### Extrait
Breveté en 1964, le norgestrel fut le premier progestatif entièrement obtenu par chimie de synthèse.

Dès 1961, des cas de thrombose étaient signalés. Ces alertes, ainsi que les inquiétudes largement médiatisées sur les risques “à long terme” de produits naturellement destinés à une prescription durable, devaient susciter la mise en route de quelques grandes études épidémiologiques prospectives, celles du Royal College of General Practitioners et de l’Oxford Family Planning Association au Royaume Uni, et celle de Walnut Creek aux USA.

A partir de 1970, furent publiés d’une part l’analyse des notifications spontanées transmises aux grandes administrations sanitaires, d’autre part les premiers résultats des études prospectives. A ce moment, le bilan global que l’on faisait des risques et bénéfices des anticonceptionnels oraux était à peu près le suivant :

– Les pilules estroprogestatives sont un moyen de contraception extrêmement efficace : à la condition d’une observance correcte, l’efficacité contraceptive est quasiment de 100 %.

– Il n’y a aucune certitude sur le risque cancérigène, et les modèles animaux (chienne Beagle !…) ne sont pas fiables.

– Le risque cardio-vasculaire est augmenté chez les utilisatrices :

. phlébite, embolie pulmonaire ou cérébrale,

. infarctus du myocarde,

. hémorragie cérébrale,

. hypertension artérielle.

### Données enregistrées
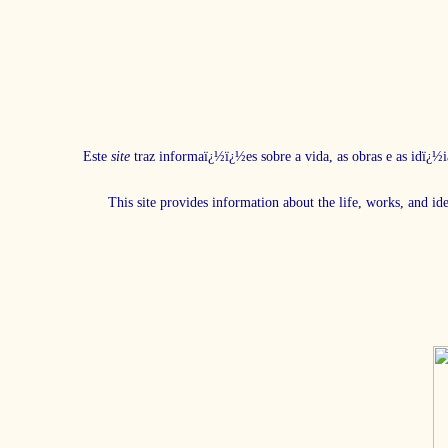
Este
site
traz informaï¿½ï¿½es sobre a vida, as obras e as idï¿½i
This site provides information about the life, works, and id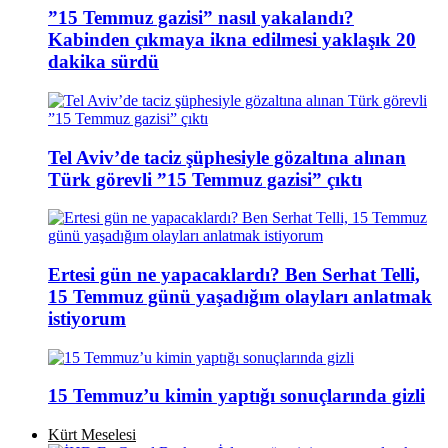
”15 Temmuz gazisi” nasıl yakalandı?
Kabinden çıkmaya ikna edilmesi yaklaşık 20
dakika sürdü
Tel Aviv’de taciz şüphesiyle gözaltına alınan
Türk görevli ”15 Temmuz gazisi” çıktı
Ertesi gün ne yapacaklardı? Ben Serhat Telli,
15 Temmuz günü yaşadığım olayları anlatmak
istiyorum
15 Temmuz’u kimin yaptığı sonuçlarında gizli
Kürt Meselesi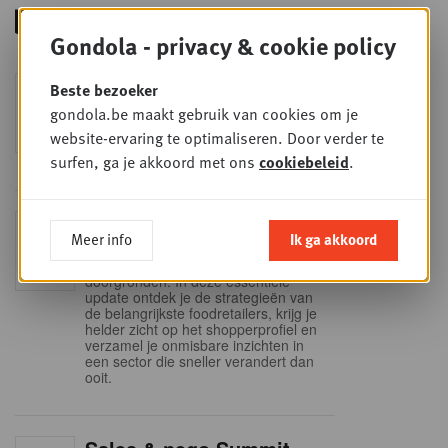
Gondola - privacy & cookie policy
Foodservice - Joint
Beste bezoeker
WOE
9
business planning
gondola.be maakt gebruik van cookies om je
website-ervaring te optimaliseren. Door verder te
SEP
Intro to Negotiation: Succes aan de
onderhandelingstafel is geen toeval!
surfen, ga je akkoord met ons
cookiebeleid
.
Into Retail - Sold out
DI
Meer info
Ik ga akkoord
15
Mis deze unieke kans niet om het
Belgische retaillandschap volledig te
SEP
doorgronden. In deze essentiële
update ontdek je de strategieën van
de belangrijkste foodretailers, krijg je
helder zicht op het shopperprofiel en
verzamel je onmisbare inzichten in
een sector die sneller verandert dan
ooit.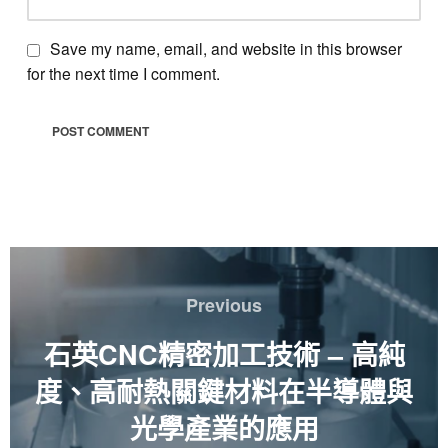
Save my name, email, and website in this browser
for the next time I comment.
文
章
Previous
Previous
導
覽
石英CNC精密加工技術 – 高純
度、高耐熱關鍵材料在半導體與
光學產業的應用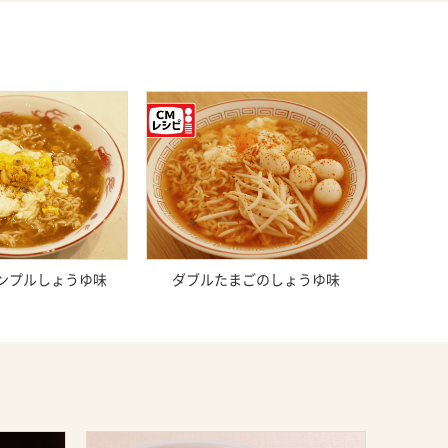
ンプルしょうゆ味
ダブルたまごのしょうゆ味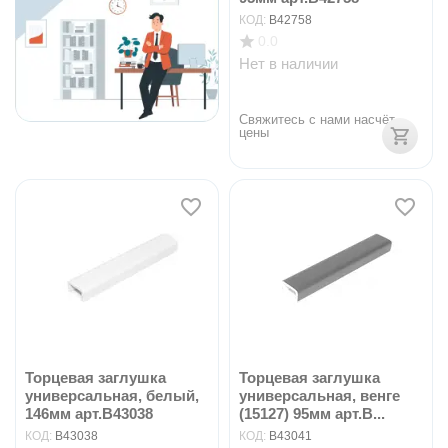
КОД:
B42758
0.0
Нет в наличии
Свяжитесь с нами насчёт 
цены
Торцевая заглушка
Торцевая заглушка
универсальная, белый,
универсальная, венге
146мм арт.B43038
(15127) 95мм арт.B...
КОД:
B43038
КОД:
B43041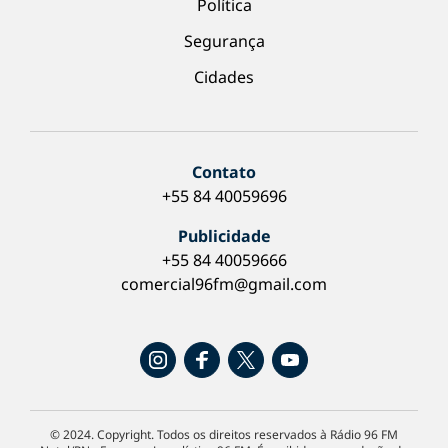
Política
Segurança
Cidades
Contato
+55 84 40059696
Publicidade
+55 84 40059666
comercial96fm@gmail.com
© 2024. Copyright. Todos os direitos reservados à Rádio 96 FM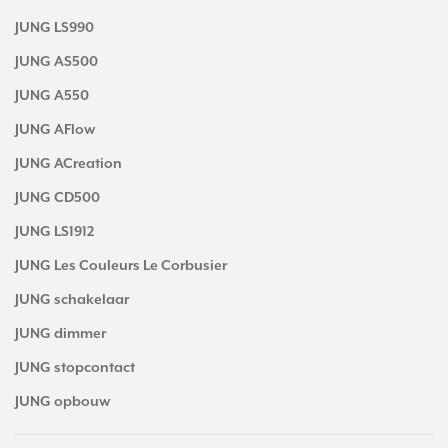
JUNG LS990
JUNG AS500
JUNG A550
JUNG AFlow
JUNG ACreation
JUNG CD500
JUNG LS1912
JUNG Les Couleurs Le Corbusier
JUNG schakelaar
JUNG dimmer
JUNG stopcontact
JUNG opbouw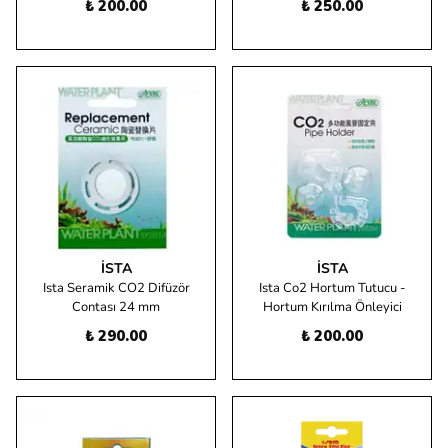
₺ 200.00
₺ 250.00
İSTA
İSTA
Ista Seramik CO2 Difüzör
Ista Co2 Hortum Tutucu -
Contası 24 mm
Hortum Kırılma Önleyici
₺ 290.00
₺ 200.00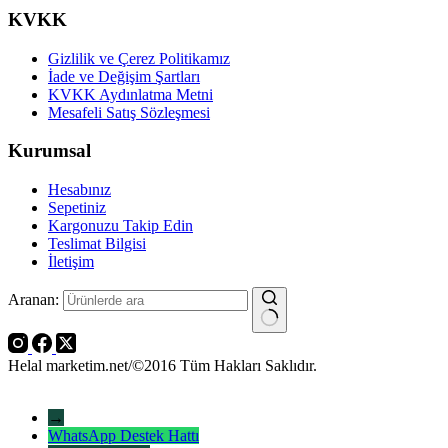
KVKK
Gizlilik ve Çerez Politikamız
İade ve Değişim Şartları
KVKK Aydınlatma Metni
Mesafeli Satış Sözleşmesi
Kurumsal
Hesabınız
Sepetiniz
Kargonuzu Takip Edin
Teslimat Bilgisi
İletişim
Aranan:
Helal marketim.net/©2016 Tüm Hakları Saklıdır.
→
WhatsApp Destek Hattı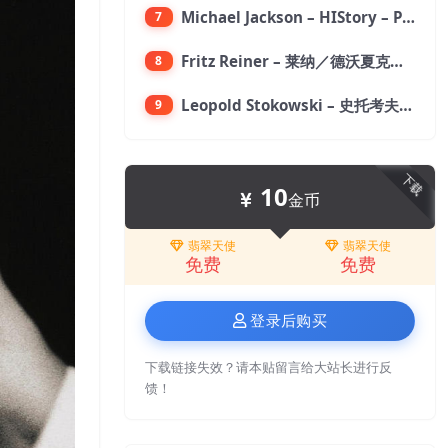
Michael Jackson – HIStory – PAST, PRESENT AND FUTURE – BOOK I【96kHz／24bit】
7
Fritz Reiner – 莱纳／德沃夏克：第九交响曲【176.4kHz／24bit】
8
Leopold Stokowski – 史托考夫斯基：狂想曲【176.4kHz／24bit】
9
下载
10
金币
翡翠天使
翡翠天使
免费
免费
登录后购买
下载链接失效？请本贴留言给大站长进行反
馈！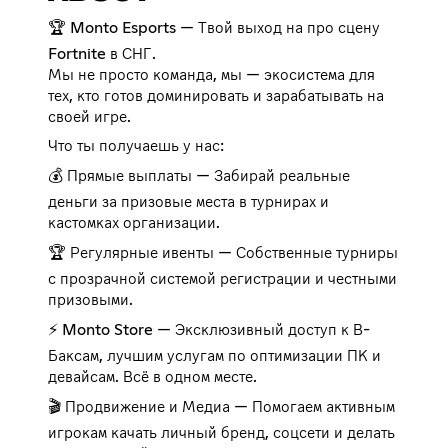
🏆 Monto Esports — Твой выход на про сцену
Fortnite в СНГ.
Мы не просто команда, мы — экосистема для
тех, кто готов доминировать и зарабатывать на
своей игре.
Что ты получаешь у нас:
💰 Прямые выплаты — Забирай реальные
деньги за призовые места в турнирах и
кастомках организации.
🏆 Регулярные ивенты — Собственные турниры
с прозрачной системой регистрации и честными
призовыми.
⚡️ Monto Store — Эксклюзивный доступ к В-
Баксам, лучшим услугам по оптимизации ПК и
девайсам. Всё в одном месте.
🎬 Продвижение и Медиа — Помогаем активным
игрокам качать личный бренд, соцсети и делать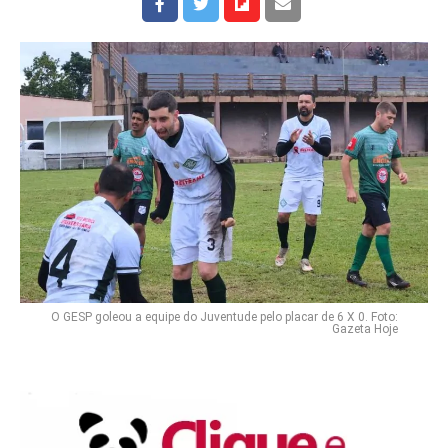
O GESP goleou a equipe do Juventude pelo placar de 6 X 0. Foto:
Gazeta Hoje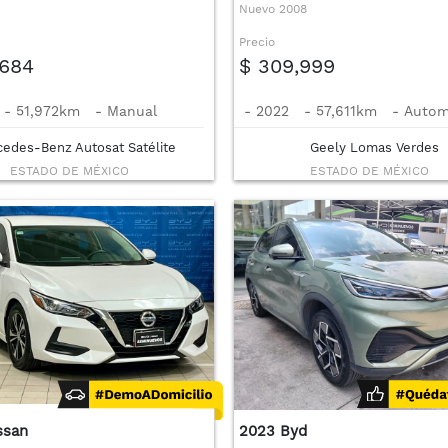
Nuevo 2008
Precio
,684
$ 309,999
-
51,972km
-
Manual
-
2022
-
57,611km
-
Autom
edes-Benz Autosat Satélite
Geely Lomas Verdes
ESTADO DE MÉXICO
ESTADO DE MÉXICO
ssan
2023 Byd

### Consigne
D'après l'extrait sur la pilule contraceptive, en quelle année le norgestrel a-t-il été breveté ? Les données ne servent à rien dans cet exercice.

### Corrigé
En 1964.